The men remembered in United did not live to see what their legacy would become. They simply lived -  and died - as young men committed to something larger than themselves. The rebuilding that followed honoured them not by erasing loss, but by carrying it forward with dignity.

That is the choice before us now.

We can accept disunity as inevitable, whisper our frustrations, and retreat into private resentment.

Or we can decide -  stubbornly, imperfectly -  to rise from the ashes anyway.

 pheonix1

This New Year, I am not asking for agreement. I am asking for unity of spirit. For the refusal to be broken into obedient fragments. For the courage to speak truth without malice. For the determination to remember that systems exist to serve people -  not the other way around.

Because “together” is not a sentimental word. It is a demanding one.

A team cannot function if only some players believe in the game. Unity does not happen if the players, the coaches, the managers, and the financiers are working against one another -  or worse, pretending they are on the same side when they are not.

And perhaps that is why unity is discouraged now. Because real unity requires honesty. It requires shared sacrifice.
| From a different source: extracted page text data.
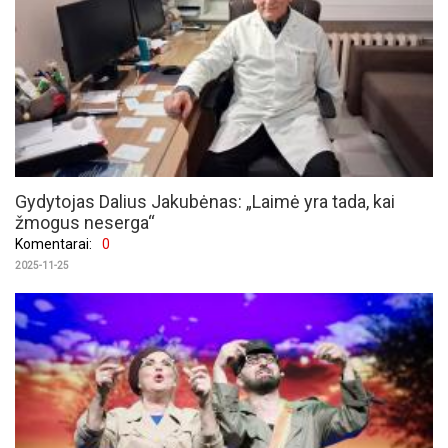
Gydytojas Dalius Jakubėnas: „Laimė yra tada, kai
žmogus neserga“
Komentarai:
0
2025-11-25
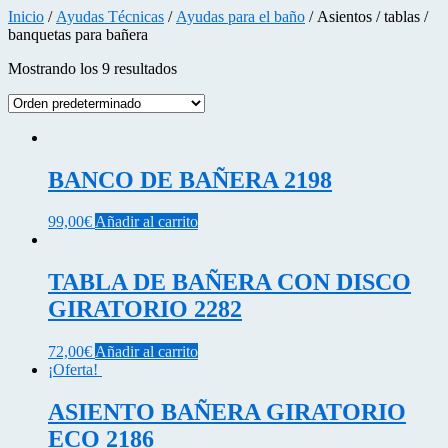
Inicio
/
Ayudas Técnicas
/
Ayudas para el baño
/ Asientos / tablas /
banquetas para bañera
Mostrando los 9 resultados
BANCO DE BAÑERA 2198
99,00
€
Añadir al carrito
TABLA DE BAÑERA CON DISCO
GIRATORIO 2282
72,00
€
Añadir al carrito
¡Oferta!
ASIENTO BAÑERA GIRATORIO
ECO 2186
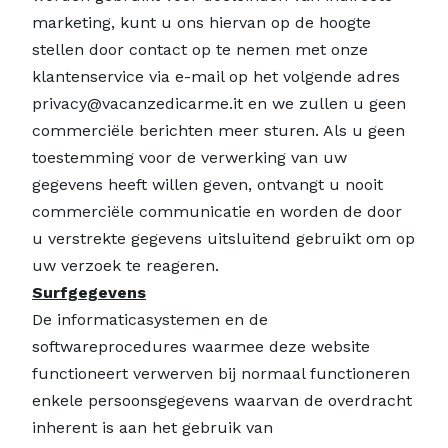
marketing, kunt u ons hiervan op de hoogte
stellen door contact op te nemen met onze
klantenservice via e-mail op het volgende adres
privacy@vacanzedicarme.it en we zullen u geen
commerciële berichten meer sturen. Als u geen
toestemming voor de verwerking van uw
gegevens heeft willen geven, ontvangt u nooit
commerciële communicatie en worden de door
u verstrekte gegevens uitsluitend gebruikt om op
uw verzoek te reageren.
Surfgegevens
De informaticasystemen en de
softwareprocedures waarmee deze website
functioneert verwerven bij normaal functioneren
enkele persoonsgegevens waarvan de overdracht
inherent is aan het gebruik van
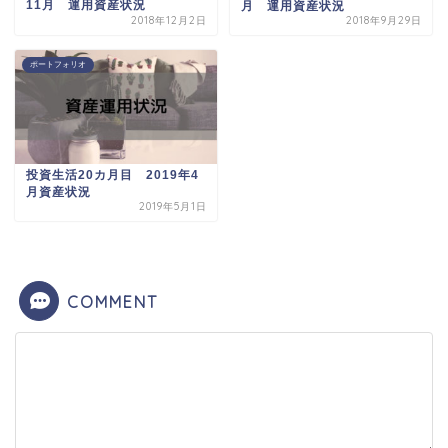
11月 運用資産状況
月 運用資産状況
2018年12月2日
2018年9月29日
ポートフォリオ
投資生活20カ月目 2019年4
月資産状況
2019年5月1日
COMMENT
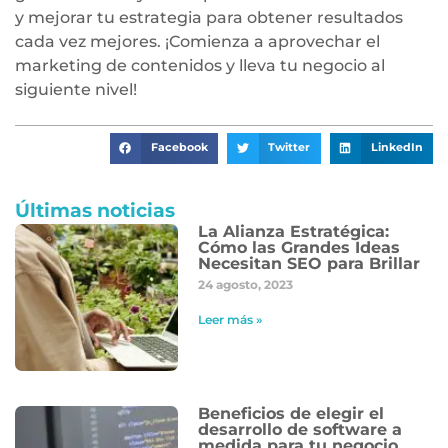
y mejorar tu estrategia para obtener resultados
cada vez mejores. ¡Comienza a aprovechar el
marketing de contenidos y lleva tu negocio al
siguiente nivel!
Facebook
Twitter
LinkedIn
Últimas noticias
La Alianza Estratégica:
Cómo las Grandes Ideas
Necesitan SEO para Brillar
24 agosto, 2023
Leer más »
Beneficios de elegir el
desarrollo de software a
medida para tu negocio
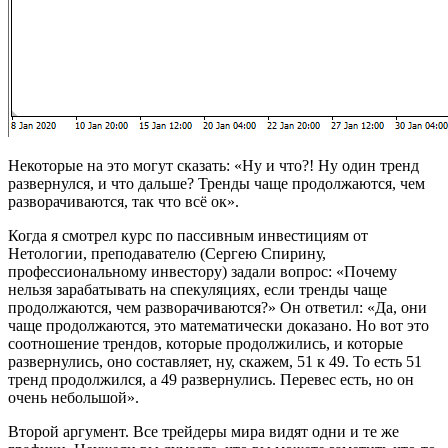
Некоторые на это могут сказать: «Ну и что?! Ну один тренд
развернулся, и что дальше? Тренды чаще продолжаются, чем
разворачиваются, так что всё ок».
Когда я смотрел курс по пассивным инвестициям от
Нетологии, преподавателю (Сергею Спирину,
профессиональному инвестору) задали вопрос: «Почему
нельзя зарабатывать на спекуляциях, если тренды чаще
продолжаются, чем разворачиваются?» Он ответил: «Да, они
чаще продолжаются, это математически доказано. Но вот это
соотношение трендов, которые продолжились, и которые
развернулись, оно составляет, ну, скажем, 51 к 49. То есть 51
тренд продолжился, а 49 развернулись. Перевес есть, но он
очень небольшой».
Второй аргумент. Все трейдеры мира видят одни и те же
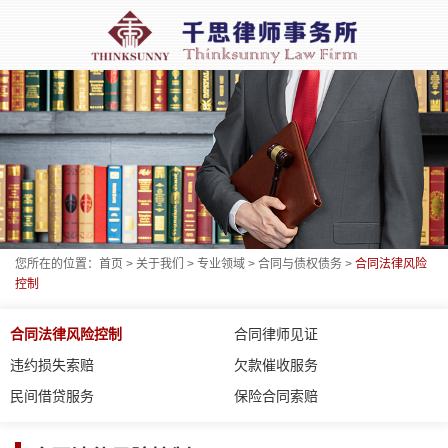
您所在的位置：
首页
>
关于我们
>
专业领域
>
合同与债权债务
>
合同法律风险
控制
合同法律风险控制
合同律师见证
违约损失索赔
欠款催收服务
民间借贷服务
保险合同索赔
It requires leaders who see people not as assets to be managed, but as human beings to be respected.

Our lives are not entries in a ledger.
Our years are not theirs to spend.

And our future -  like that rebuilt team all those years ago - will only exist if we choose to build it.

Together. This year, the choice is ours: to let systems define our bonds, or to define them ourselves - one act of courage, one conversation, one refusal at a time.